You probably have seen her but one night/nought with XTreme and she has aged 30 years.


----------



## XTreme (May 17, 2008)

mary1 said:


> hi xtreme.yes u did have an under 30 espanola on your arm but havent seen her since.your charm mustn't have worked.still need to find ourt about trafico.going to try town hall in am.mary


Think you'll have to go to Baza Mary.....nothing in Huescar!


----------



## mary1 (Feb 15, 2009)

thanks for that .reckon that way the way.hope it worth it.cheersm


----------



## jojo (Sep 20, 2007)

SteveHall said:


> You are welcome to the U-30s XTreme. I have told you that. With the obvious example of PasaNada (zimmer frames do nothing for me), my thoughts are on those of a more mature age.


AND WHATS WRONG WITH THE O-30s??? we dont all have zimmer frames!! LOL

Jo


----------



## SteveHall (Oct 17, 2008)

Read it again - GG is excluded - others are welcome!


----------



## XTreme (May 17, 2008)

jojo said:


> AND WHATS WRONG WITH THE O-30s??? we dont all have zimmer frames!! LOL
> 
> Jo


Well you know you're _my_ Brit centrefold Jo! 

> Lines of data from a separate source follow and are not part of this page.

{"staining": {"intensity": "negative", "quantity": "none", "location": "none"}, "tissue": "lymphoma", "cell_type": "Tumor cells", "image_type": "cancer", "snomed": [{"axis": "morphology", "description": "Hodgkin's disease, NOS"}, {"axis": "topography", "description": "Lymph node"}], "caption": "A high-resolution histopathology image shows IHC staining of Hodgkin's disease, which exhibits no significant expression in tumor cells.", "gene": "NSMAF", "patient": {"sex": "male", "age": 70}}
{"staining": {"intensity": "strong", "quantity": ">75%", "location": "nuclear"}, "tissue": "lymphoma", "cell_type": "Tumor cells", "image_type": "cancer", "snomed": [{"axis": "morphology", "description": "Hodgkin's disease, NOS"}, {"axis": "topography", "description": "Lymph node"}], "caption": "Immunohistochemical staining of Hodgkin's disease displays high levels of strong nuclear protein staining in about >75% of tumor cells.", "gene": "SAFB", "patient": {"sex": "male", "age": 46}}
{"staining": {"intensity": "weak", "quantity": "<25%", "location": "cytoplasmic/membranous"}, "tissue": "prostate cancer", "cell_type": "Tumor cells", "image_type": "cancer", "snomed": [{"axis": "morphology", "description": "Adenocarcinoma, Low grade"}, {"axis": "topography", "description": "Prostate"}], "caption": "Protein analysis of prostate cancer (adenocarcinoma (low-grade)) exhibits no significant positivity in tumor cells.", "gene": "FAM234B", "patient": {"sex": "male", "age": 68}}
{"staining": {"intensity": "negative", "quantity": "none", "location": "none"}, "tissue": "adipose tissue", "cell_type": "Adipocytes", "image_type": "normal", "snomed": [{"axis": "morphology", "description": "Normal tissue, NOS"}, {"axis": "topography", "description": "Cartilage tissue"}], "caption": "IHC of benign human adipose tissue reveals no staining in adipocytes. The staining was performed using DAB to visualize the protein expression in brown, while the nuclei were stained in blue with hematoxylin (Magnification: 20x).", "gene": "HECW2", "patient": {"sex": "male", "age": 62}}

Ignore Steve....he couldn't get laid even if he was pimping on the roundabouts!


----------



## SteveHall (Oct 17, 2008)

Thanks XTreme, perhaps just as well that I don't spend my every waking hour chasing sub-30 españolitas!


----------



## crookesey (May 22, 2008)

jojo said:


> AND WHATS WRONG WITH THE O-30s??? we dont all have zimmer frames!! LOL
> 
> Jo


Or wigs, whoops what have I said?


----------



## jojo (Sep 20, 2007)

crookesey said:


> Or wigs, whoops what have I said?


 ITS NOT A WIG!!!! I grew it all by myself!! The colour comes from Mercadona tho!!


Jo x


----------



## XTreme (May 17, 2008)

Steve Hall's got a wig? Say it ain't so!


----------



## SteveHall (Oct 17, 2008)

XTreme said:


> Steve Hall's got a wig? Say it ain't so!


"It ain't so" 

No wig, own teeth, nothing surgically enhanced.


----------



## XTreme (May 17, 2008)

SteveHall said:


> "It ain't so"
> 
> No wig, own teeth, nothing surgically enhanced.


Steve.....

Here's me today battling to keep those Espanolas at bay!

They go crazy for us Celtic men!

Read it and weep my man!


----------



## SteveHall (Oct 17, 2008)

She looks over 30. You know that is the border.


----------



## XTreme (May 17, 2008)

SteveHall said:


> She looks over 30. You know that is the border.


Now that's just being ageist Steve.....we can allow a year or two if they're in good nick!


----------